Comb jellies are hermaphroditic, meaning both sexes are found in the same individual. They release the eggs and sperm in water through the mouth on a daily basis to increase the chances of fertilization. The sperm and eggs drift with the waves until each gamete finds the other. The fertilized egg develops into a larva that resembles small adult ctenophore. If the combo jellies run out of food while reproducing, they shrink and squat on the ocean floor until they run into more food and start reproducing again.

Diet

Ctenophores are mainly predators that feed on platonic animals, crustaceans, fish larvae, and other ctenophores. They usually incorporate their prey’s cells into their own tentacles instead of stinging them.
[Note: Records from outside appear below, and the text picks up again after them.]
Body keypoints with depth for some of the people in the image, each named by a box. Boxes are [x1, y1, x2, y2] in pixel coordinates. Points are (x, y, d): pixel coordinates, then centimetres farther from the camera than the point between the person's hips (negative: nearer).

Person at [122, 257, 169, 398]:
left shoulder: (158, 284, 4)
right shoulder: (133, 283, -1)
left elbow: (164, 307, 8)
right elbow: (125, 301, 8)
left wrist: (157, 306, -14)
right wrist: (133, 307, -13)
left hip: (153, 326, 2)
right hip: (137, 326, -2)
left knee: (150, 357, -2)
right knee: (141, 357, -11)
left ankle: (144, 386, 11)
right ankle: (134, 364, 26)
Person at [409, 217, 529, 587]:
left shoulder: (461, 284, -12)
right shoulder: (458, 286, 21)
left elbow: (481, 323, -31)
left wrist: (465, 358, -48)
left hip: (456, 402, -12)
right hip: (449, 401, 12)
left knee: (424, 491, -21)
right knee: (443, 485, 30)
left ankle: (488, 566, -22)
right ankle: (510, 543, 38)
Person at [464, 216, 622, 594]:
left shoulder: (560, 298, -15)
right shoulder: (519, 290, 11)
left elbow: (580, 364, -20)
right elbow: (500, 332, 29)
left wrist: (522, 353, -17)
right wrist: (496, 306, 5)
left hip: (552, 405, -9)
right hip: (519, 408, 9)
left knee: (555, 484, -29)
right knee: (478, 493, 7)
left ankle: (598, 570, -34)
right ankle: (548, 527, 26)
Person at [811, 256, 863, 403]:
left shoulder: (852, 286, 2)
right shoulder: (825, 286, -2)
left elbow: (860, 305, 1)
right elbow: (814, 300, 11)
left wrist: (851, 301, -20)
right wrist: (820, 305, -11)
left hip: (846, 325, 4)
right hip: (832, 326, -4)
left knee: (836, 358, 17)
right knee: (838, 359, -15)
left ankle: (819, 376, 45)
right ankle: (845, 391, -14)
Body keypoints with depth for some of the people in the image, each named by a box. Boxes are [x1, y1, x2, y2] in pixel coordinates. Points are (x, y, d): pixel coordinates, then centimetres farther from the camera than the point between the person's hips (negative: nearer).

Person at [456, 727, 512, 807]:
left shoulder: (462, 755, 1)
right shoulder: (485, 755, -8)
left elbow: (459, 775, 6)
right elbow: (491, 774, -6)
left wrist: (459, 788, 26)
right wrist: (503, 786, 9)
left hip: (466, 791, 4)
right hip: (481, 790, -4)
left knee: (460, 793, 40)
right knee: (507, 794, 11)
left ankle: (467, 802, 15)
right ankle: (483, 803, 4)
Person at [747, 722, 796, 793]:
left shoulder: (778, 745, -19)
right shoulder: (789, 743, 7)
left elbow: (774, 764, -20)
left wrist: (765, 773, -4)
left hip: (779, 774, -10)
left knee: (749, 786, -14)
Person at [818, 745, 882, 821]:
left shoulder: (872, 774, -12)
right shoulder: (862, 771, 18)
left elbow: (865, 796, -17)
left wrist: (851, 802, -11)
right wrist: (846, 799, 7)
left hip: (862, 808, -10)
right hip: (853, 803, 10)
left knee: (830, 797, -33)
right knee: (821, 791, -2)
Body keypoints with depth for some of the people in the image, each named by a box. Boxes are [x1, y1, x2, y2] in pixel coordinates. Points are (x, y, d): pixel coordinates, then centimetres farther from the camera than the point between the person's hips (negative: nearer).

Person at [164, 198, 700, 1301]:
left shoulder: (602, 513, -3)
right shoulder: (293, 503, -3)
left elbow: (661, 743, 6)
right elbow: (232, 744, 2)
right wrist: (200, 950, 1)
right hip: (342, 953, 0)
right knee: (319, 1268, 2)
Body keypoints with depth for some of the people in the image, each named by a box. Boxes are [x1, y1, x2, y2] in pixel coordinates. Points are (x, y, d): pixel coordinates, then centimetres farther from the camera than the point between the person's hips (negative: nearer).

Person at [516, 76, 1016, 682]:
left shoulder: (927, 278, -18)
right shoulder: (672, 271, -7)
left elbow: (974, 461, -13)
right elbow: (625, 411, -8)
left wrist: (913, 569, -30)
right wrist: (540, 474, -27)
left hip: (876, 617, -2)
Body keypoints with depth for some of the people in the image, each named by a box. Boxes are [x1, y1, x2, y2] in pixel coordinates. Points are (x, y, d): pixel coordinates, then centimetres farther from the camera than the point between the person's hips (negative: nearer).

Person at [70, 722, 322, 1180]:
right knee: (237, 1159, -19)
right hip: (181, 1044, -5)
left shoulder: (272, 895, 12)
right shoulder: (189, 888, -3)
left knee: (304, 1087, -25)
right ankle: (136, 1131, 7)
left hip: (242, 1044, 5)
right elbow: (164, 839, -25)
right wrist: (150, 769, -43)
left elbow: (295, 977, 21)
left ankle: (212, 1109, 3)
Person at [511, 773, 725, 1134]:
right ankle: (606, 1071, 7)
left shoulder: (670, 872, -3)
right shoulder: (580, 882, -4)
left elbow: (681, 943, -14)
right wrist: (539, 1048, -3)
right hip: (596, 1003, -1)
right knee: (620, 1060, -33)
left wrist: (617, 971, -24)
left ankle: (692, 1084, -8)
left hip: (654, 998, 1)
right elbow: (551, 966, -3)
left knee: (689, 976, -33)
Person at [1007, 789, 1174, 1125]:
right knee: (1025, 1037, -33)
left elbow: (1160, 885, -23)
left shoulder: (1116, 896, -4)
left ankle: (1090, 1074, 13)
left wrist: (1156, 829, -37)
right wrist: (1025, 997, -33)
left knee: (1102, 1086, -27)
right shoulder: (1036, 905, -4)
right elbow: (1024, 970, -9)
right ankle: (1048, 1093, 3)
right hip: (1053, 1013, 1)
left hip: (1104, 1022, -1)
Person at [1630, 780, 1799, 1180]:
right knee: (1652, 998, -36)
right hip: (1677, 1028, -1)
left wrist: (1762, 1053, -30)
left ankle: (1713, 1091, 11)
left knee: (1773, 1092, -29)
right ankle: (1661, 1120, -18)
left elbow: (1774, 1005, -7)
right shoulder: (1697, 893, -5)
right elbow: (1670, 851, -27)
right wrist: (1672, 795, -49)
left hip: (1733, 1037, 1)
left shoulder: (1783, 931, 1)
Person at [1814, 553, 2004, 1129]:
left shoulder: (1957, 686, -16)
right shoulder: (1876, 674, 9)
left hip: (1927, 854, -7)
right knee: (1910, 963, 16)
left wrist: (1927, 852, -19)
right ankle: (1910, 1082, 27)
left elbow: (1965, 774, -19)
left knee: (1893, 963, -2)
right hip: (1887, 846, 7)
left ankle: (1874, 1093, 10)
Different species of comb jellies use different techniques, similar to spiders capturing their prey. The most identified techniques encompass hanging motionless in the water and using their tentacles as webs, excreting a sticky droplet from the colloblasts and placing it at the end of a fine thread, and ambushing their prey. Their digestive tract comprises a complex series of canals running along the periphery to the central digestive canal. Comb jellies excrete through the mouth or anal pores.